Die Ankunft
Regie:  Gerhard Weber   Genre: Dokumentarfilm  Format: mov    Länge: 25 min
Kamera: Jens Dittmer    Drehbuch: Gerhard Weber, Eberhard Bommarius    Produzent: Eberhard Bommarius
Darsteller: Vertriebene Donauschwaben in Schwäbisch Gmünd    
Ton: Eberhard Bommarius    Musik: David Kadymov    Schnitt: Gerhard Weber    
Inhalt: Am 11. März 2006 treffen sich die Schwäbisch Gmünder Donauschwaben am Hauptbahnhof zu einem gemeinsamen Gedenktag. Vor genau 60 Jahren waren sie mit einem Güterzug in die schwäbische Kleinstadt vertrieben worden....

warum gescheitert: Nachdem ihnen alles genommen wurde, ihr Besitz, ihre Würde und ihr Stolz, wurden sie in einem Güterzug mit je einem Gepäckstück pro Person außer Land gebracht. Dabei ist erwähnenswert, dass nur etwa die Hälfte der ungarischen Donauschwaben vertrieben wurden. Familien, die in systemrelevanten Berufen tätig waren, durften bleiben. Der Besitz der Vertriebenen wurde an ungarische Kommunisten verteilt.
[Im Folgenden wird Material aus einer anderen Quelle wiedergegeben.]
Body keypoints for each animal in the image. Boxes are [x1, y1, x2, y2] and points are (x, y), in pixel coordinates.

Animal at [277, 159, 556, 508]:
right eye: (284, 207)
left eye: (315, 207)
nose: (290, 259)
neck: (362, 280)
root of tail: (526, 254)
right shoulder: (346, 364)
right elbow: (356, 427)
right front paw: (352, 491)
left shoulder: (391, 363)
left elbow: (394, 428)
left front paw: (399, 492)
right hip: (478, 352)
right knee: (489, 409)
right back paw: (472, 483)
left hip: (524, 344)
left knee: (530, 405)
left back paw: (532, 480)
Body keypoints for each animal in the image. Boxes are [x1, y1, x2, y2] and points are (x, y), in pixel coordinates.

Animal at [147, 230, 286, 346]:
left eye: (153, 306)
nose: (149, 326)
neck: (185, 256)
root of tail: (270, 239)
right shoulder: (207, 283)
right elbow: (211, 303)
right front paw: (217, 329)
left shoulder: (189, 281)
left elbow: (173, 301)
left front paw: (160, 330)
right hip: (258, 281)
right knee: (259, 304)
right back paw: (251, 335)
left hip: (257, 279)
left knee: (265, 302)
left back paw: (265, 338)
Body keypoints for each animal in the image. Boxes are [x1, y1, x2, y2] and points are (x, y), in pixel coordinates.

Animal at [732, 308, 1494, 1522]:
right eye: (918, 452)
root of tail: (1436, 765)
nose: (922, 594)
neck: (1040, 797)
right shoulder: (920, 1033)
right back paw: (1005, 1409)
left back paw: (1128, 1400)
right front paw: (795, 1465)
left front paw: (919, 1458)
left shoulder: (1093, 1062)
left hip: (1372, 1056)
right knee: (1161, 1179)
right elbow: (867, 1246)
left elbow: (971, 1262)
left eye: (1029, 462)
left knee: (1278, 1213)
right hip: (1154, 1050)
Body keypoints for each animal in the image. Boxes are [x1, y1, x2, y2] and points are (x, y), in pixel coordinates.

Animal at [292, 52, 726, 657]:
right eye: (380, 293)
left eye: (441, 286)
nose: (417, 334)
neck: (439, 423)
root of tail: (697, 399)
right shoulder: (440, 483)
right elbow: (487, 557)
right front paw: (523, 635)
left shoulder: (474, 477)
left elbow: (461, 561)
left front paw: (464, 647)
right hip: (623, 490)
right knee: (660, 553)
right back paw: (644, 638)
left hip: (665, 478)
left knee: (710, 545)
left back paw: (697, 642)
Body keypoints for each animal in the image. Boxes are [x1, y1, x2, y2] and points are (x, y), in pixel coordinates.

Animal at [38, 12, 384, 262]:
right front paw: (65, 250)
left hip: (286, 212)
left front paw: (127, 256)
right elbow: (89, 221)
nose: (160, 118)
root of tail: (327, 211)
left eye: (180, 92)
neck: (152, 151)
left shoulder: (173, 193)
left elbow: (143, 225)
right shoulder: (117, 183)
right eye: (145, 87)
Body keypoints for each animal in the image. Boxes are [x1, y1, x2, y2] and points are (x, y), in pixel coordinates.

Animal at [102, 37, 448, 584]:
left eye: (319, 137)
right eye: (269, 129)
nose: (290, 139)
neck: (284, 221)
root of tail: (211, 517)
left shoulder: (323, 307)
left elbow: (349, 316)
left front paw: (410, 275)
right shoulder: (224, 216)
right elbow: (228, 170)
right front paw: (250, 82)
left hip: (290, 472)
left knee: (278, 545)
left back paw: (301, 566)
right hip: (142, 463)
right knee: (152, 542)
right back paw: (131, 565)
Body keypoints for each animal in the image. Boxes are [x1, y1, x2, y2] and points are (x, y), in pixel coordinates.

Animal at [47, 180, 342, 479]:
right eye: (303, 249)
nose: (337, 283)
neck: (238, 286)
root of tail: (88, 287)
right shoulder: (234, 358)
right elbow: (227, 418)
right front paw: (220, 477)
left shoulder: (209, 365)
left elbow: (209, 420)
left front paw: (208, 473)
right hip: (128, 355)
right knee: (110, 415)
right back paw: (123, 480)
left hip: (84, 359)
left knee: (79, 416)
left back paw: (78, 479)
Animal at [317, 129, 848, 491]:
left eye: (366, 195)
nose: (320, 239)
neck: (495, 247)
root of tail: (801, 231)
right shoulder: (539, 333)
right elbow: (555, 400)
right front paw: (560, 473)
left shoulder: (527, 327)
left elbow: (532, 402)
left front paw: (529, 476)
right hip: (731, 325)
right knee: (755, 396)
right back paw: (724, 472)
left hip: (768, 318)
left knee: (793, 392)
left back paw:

Der Zug fuhr nur nachts, da tagsüber die Strecken für Militärtransporte reserviert waren. Niemand konnte erahnen, wohin die Reise geht. Die Fahrt dauerte 6 Tage und 6 Nächte... Der Film rekapituliert den Moment,. als die Vertriebenen zum ersten Mal erkannten, wohin sie gebracht wurden und was sie dabei empfanden... Wir begleiteten den Moment nach dem Scheitern, als es darum ging, sich wieder aufzurappeln und eine Perspektive zu entwickeln...

Unser Kommentar/Rez: Ein mit gewöhnungsbedürftiger Qualität gedrehter aber etwas anderer Heimatfilm.